The problem ::
In the listing that follows, tally the lines containing "master"; give the count and nothing more.

Data provided ::
※ ※ ※
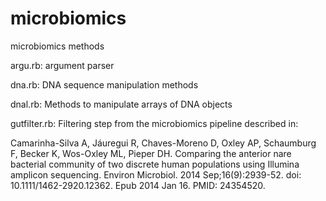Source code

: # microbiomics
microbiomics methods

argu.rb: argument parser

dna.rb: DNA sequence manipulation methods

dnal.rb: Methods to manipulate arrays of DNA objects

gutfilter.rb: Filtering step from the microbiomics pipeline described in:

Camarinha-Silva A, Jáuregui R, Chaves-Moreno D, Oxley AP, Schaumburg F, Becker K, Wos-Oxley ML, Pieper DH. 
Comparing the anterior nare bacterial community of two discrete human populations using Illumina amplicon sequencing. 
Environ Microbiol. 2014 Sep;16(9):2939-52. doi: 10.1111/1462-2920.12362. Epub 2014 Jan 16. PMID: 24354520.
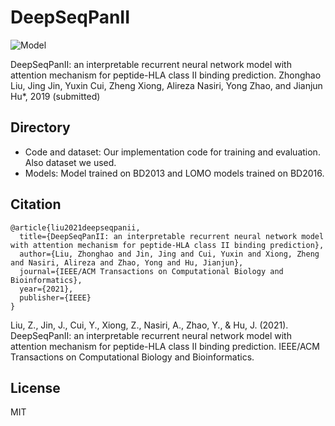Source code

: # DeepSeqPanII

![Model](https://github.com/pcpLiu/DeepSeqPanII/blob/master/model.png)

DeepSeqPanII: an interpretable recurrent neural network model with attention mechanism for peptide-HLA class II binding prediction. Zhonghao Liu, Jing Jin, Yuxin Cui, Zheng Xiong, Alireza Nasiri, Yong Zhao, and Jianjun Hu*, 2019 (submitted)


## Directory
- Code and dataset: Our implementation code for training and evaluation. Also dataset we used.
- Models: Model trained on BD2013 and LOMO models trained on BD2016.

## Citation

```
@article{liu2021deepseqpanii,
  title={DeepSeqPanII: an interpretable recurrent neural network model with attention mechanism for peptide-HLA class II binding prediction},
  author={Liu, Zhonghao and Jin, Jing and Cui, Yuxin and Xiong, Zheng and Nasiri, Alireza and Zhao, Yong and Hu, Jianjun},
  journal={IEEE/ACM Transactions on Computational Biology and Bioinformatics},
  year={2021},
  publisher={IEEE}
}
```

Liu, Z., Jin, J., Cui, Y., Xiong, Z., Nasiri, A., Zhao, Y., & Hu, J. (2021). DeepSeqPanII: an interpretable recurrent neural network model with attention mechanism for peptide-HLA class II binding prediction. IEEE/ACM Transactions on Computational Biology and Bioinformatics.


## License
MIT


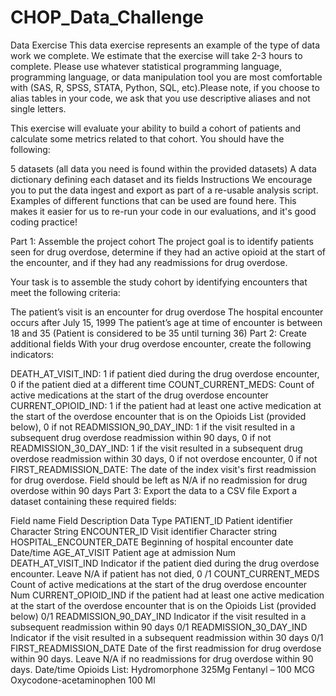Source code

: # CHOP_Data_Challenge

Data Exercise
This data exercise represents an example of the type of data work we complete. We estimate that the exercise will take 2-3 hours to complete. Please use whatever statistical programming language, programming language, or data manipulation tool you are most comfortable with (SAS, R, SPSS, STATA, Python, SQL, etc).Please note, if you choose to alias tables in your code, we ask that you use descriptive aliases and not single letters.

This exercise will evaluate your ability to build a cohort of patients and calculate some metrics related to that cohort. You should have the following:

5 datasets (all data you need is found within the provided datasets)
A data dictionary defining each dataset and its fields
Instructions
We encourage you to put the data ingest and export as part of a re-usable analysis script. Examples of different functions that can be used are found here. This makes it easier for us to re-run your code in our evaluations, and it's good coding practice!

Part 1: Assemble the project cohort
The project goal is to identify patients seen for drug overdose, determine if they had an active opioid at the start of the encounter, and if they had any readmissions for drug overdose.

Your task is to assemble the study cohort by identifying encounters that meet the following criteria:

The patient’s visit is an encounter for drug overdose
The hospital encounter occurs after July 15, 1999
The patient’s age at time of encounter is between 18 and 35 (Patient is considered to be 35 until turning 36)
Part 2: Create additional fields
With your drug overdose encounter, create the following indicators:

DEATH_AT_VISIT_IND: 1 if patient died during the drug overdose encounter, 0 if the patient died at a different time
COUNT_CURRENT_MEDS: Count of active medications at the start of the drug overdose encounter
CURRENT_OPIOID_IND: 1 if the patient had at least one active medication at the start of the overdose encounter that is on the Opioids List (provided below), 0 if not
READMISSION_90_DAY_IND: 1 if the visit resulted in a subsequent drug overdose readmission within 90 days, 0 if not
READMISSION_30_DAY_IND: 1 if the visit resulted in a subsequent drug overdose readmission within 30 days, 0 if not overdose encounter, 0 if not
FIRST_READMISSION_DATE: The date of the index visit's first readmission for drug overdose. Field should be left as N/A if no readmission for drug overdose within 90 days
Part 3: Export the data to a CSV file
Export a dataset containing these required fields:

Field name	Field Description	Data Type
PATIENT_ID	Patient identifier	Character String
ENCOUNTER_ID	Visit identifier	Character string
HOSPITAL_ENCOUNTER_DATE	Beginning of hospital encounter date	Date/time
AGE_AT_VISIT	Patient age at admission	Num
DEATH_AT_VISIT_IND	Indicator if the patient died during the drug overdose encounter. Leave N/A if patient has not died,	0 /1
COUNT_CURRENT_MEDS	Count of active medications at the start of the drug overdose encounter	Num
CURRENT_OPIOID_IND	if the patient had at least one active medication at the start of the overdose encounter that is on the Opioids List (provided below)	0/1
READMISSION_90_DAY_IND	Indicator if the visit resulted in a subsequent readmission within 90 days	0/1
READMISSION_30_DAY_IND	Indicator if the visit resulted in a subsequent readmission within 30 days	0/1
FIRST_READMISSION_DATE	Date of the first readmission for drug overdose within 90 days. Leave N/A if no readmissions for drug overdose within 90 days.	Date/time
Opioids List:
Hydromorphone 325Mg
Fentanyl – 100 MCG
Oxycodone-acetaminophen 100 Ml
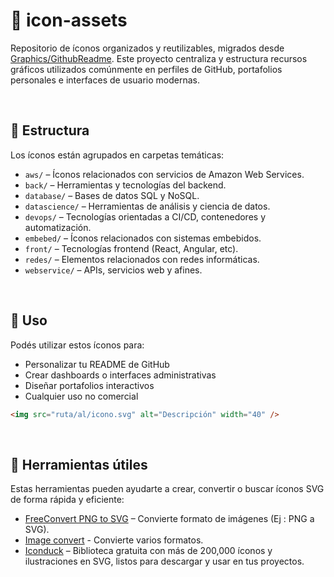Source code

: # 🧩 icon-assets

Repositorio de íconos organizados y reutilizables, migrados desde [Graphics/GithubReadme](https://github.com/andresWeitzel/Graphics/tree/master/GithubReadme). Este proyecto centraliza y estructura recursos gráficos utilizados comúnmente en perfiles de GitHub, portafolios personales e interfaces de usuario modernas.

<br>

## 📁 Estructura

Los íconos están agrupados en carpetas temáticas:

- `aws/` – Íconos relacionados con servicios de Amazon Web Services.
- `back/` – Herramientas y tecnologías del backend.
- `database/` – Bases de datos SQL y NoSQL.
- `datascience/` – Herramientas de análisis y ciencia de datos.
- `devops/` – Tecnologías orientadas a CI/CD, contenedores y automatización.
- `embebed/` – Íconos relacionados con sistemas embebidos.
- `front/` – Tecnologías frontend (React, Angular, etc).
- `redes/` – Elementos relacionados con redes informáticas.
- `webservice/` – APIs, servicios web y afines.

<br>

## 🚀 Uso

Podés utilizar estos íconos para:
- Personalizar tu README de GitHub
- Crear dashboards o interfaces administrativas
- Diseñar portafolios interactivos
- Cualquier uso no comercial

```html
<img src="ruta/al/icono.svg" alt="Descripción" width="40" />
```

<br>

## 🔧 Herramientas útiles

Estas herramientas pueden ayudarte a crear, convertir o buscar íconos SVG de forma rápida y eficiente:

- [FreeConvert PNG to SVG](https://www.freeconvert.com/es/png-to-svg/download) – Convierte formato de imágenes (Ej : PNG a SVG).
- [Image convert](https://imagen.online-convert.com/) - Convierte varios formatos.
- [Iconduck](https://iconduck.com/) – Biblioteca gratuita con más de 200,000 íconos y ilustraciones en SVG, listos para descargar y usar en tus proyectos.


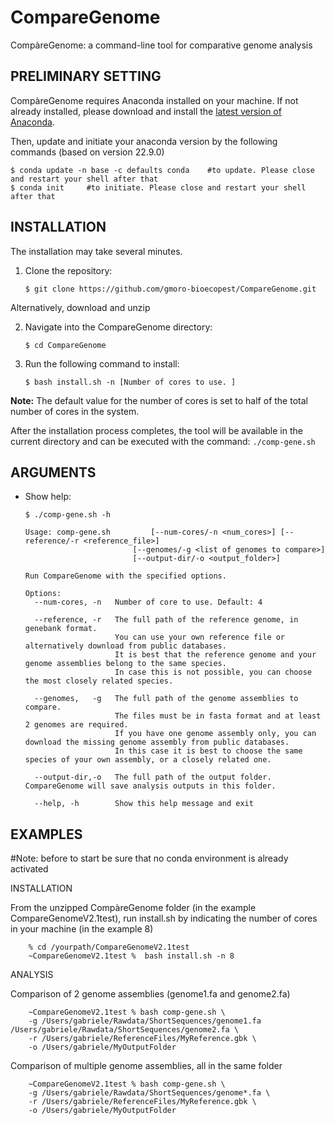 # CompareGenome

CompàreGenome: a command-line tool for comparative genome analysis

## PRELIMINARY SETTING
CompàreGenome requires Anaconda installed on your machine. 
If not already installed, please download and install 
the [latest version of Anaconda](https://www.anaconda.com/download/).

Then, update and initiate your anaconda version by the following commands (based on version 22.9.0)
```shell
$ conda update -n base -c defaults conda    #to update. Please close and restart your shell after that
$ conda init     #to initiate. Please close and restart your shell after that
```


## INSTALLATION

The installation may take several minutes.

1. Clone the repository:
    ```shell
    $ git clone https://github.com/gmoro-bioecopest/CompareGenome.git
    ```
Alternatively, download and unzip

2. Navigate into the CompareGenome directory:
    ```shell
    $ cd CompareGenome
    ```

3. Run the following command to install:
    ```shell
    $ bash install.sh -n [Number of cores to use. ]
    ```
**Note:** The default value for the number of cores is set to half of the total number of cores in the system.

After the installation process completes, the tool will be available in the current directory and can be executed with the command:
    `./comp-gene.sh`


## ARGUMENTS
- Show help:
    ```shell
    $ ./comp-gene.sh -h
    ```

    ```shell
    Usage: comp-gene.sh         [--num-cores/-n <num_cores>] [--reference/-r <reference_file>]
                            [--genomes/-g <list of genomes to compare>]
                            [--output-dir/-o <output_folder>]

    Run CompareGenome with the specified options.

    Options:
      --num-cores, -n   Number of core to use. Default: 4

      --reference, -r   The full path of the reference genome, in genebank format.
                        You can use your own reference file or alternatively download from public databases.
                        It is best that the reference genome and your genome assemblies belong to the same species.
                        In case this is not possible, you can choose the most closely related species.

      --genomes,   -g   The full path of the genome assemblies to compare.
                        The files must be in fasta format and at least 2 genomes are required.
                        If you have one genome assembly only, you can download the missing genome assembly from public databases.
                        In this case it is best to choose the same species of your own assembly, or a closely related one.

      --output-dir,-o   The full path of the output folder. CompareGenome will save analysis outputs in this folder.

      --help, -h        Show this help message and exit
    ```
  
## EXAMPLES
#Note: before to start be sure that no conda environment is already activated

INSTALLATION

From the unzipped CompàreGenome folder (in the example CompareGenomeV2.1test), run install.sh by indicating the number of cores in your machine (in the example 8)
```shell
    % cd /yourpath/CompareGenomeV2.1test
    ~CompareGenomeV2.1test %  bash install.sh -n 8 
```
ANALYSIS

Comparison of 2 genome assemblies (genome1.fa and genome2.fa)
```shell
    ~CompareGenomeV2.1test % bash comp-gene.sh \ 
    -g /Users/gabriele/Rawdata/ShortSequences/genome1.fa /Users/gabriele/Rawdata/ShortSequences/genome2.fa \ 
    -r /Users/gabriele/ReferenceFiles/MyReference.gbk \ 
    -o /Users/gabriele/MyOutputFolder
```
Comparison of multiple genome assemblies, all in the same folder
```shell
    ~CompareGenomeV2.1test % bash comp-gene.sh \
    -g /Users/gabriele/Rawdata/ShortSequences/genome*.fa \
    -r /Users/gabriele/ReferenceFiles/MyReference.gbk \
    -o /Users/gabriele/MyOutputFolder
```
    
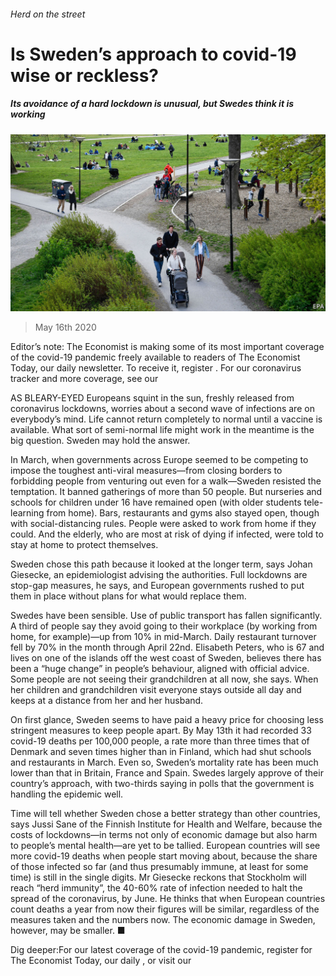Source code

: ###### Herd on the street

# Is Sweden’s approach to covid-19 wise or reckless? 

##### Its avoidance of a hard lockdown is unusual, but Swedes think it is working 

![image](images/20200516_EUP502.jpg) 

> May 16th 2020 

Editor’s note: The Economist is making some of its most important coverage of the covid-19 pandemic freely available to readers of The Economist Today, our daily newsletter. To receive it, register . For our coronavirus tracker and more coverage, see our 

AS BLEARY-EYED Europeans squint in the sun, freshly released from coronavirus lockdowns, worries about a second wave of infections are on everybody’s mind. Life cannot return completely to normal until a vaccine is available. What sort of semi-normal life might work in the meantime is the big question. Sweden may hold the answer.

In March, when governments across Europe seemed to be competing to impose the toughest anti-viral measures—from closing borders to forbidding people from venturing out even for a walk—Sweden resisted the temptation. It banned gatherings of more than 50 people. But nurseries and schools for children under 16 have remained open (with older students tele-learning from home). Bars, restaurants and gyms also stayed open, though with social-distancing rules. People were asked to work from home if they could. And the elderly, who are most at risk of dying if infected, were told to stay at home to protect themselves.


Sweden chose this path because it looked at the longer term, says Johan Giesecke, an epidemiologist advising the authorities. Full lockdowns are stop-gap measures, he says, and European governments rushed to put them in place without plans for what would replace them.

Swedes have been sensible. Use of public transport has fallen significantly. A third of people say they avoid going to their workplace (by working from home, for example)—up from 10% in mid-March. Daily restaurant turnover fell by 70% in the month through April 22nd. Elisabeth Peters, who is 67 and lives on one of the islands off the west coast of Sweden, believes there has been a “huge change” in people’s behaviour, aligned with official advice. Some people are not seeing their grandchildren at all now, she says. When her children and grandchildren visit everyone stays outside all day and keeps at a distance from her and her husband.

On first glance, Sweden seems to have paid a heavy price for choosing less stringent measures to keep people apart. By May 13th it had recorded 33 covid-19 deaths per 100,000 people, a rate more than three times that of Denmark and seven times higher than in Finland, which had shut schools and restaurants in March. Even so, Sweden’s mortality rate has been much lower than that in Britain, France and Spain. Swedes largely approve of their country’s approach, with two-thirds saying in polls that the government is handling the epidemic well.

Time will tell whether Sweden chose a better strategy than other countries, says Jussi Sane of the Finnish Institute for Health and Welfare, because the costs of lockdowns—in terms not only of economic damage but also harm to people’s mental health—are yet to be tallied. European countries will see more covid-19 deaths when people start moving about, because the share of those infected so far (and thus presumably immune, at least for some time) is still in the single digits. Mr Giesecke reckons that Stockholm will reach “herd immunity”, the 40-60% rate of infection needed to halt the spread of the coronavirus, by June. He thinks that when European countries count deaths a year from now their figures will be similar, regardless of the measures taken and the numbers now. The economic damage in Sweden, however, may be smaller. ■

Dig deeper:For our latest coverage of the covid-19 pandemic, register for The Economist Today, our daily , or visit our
※ ※ ※
Result of this task ::
2